Anthony J. Comerota, MD, FACS, FACC, Nina Grewal, MD

Introduction

The majority of physicians treat patients with iliofemoral deep venous thrombosis (DVT) with anticoagulation alone, despite a growing body of evidence that these patients suffer more severe postthrombotic morbidity and higher recurrence rates than patients with infrainguinal DVT. Although there have been enormous advances in anticoagulation therapy (e.g., low-molecular-weight heparins, pentasaccharides, and direct thrombin inhibitors), these agents serve to limit the progression of thrombosis and, with proper duration of therapy, reduce recurrence. However, anticoagulants are not designed to remove existing thrombus from the deep venous system.

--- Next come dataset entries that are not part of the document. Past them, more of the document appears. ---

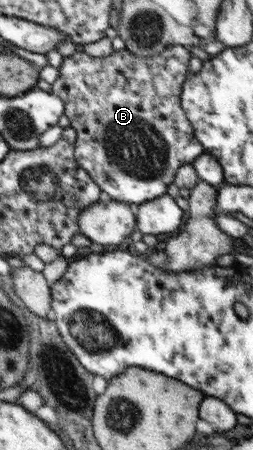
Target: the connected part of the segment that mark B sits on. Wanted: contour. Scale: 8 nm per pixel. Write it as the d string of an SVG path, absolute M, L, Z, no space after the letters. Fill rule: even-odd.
M170 46L149 57L135 55L124 48L105 57L75 52L63 58L58 69L59 78L51 85L51 93L64 101L65 117L69 118L70 126L77 133L74 144L77 163L89 173L105 198L129 203L136 208L143 202L167 194L169 186L174 183L177 168L193 163L204 153L180 102L188 77L188 59L192 57L186 48Z

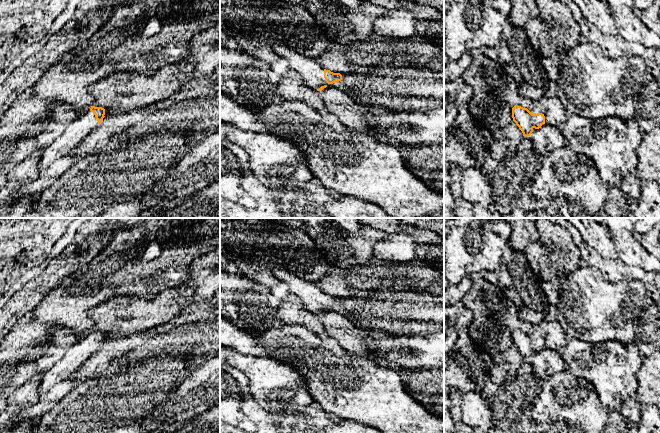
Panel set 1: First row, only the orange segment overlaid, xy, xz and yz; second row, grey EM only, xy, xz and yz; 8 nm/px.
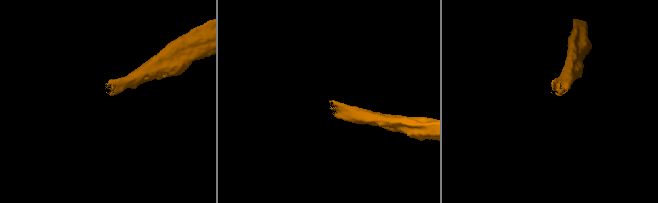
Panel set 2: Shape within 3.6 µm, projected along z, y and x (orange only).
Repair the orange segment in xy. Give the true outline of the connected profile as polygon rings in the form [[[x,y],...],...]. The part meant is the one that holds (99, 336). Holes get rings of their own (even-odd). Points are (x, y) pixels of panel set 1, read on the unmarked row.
[[[91,330],[90,334],[66,351],[52,367],[46,369],[40,380],[39,393],[46,393],[58,382],[70,378],[102,346],[105,333]]]

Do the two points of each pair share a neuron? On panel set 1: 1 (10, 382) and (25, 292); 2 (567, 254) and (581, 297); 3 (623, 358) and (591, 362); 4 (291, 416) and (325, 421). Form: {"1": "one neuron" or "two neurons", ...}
{"1": "two neurons", "2": "two neurons", "3": "one neuron", "4": "one neuron"}

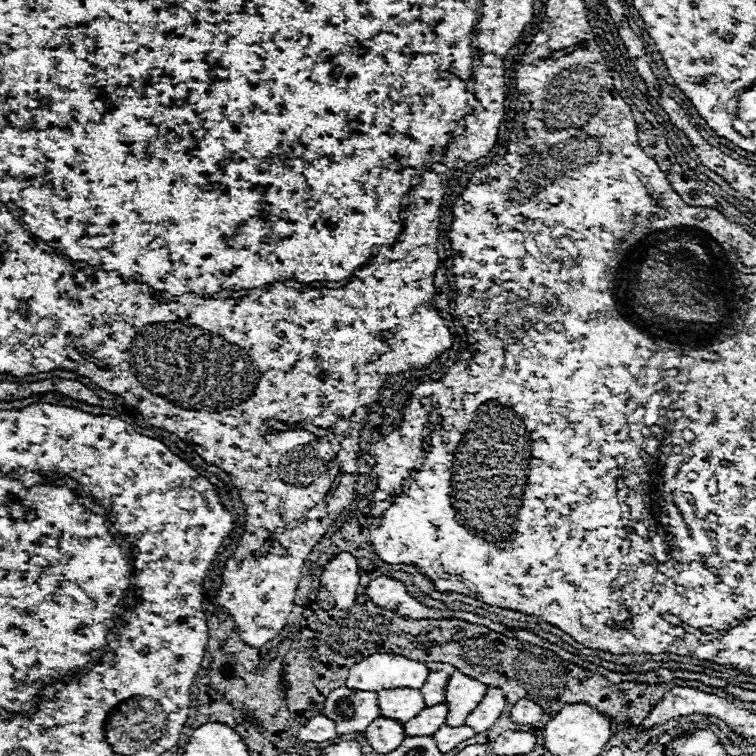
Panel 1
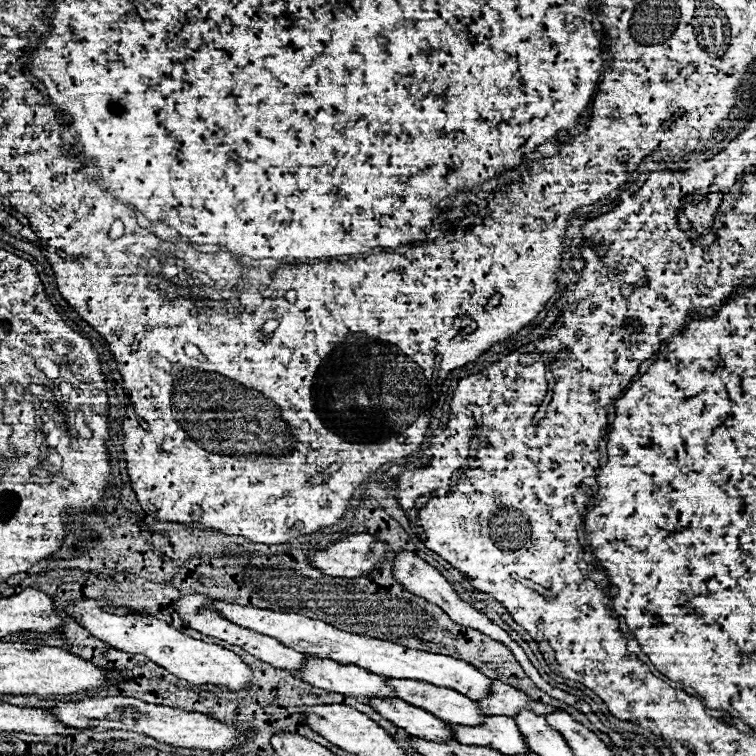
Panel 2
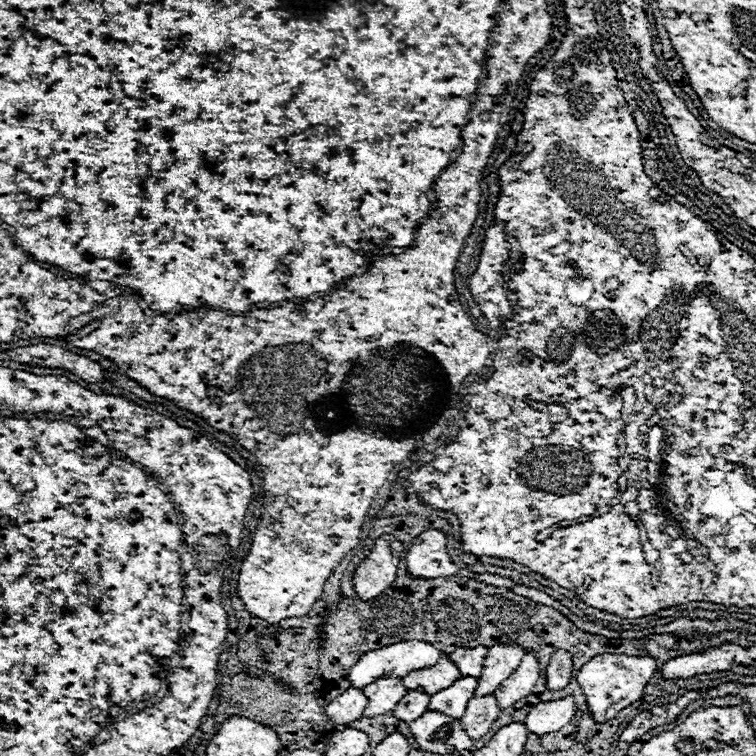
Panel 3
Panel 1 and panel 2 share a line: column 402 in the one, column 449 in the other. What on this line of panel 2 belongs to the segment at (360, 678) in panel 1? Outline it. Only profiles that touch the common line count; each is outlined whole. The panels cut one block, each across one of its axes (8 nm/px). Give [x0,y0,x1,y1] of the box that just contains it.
[208,600,492,700]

Acute iliofemoral DVT is associated with significant postthrombotic morbidity.1–3 Treatment that removes the thrombus from the iliofemoral venous system and restores patency appears to improve the patient’s clinical condition and reduces long-term postthrombotic morbidity.4–7 Treatment methods have evolved over time from systemic anticoagulation alone to catheter-directed thrombolysis to pharmacomechanical thrombolytic therapy. With each advance in treatment, there appears to be more effective thrombus resolution, reduction of postthrombotic morbidity, and overall improvement in the health of patients following acute DVT.

The latest American College of Chest Physicians (ACCP) evidenced-based clinical practice guidelines echo the importance of treatment designed to eliminate the thrombus in patients with extensive acute proximal DVT. Kearon et al4 state that “in selected patients with extensive acute proximal DVT (iliofemoral DVT, symptoms for < 14 days, good functional status, life expectancy of ≥ 1 year) with low risk of bleeding, catheter-directed thrombolysis may be used to reduce acute symptoms and postthrombotic morbidity if appropriate expertise and resources are available (Grade 2B).” They also added that “pharmacomechanical thrombolysis in preference to CDT alone may be performed to shorten treatment time (Grade 2C).”

Understanding Postthrombotic Venous Disease

The pathophysiology of primary versus postthrombotic venous disease is often unappreciated by many physicians. Consequently, the importance of thrombus removal for the prevention of postthrombotic morbidity, especially in patients with iliofemoral DVT, has been undervalued. The pathophysiology of chronic venous disease (CVD) is ambulatory venous hypertension, which is defined as an elevated venous pressure during exercise.5 Shull et al measured ambulatory venous pressures in a cohort of patients who had iliofemoral DVT 3–5 years earlier. Using a threshold of ≤ 30 mmHg to quantify normal venous pressure, they reported that the combination of luminal occlusion and popliteal valve incompetence resulted in the highest ambulatory venous pressures (85 ± 14 mmHg). Studies have consistently demonstrated that patients with chronic venous obstruction have the most severe postthrombotic morbidity.5,6 Although this is generally true for all segments of the venous system, patients who have multisegment venous involvement17,8 and iliofemoral obstruction suffer the most profound morbidity.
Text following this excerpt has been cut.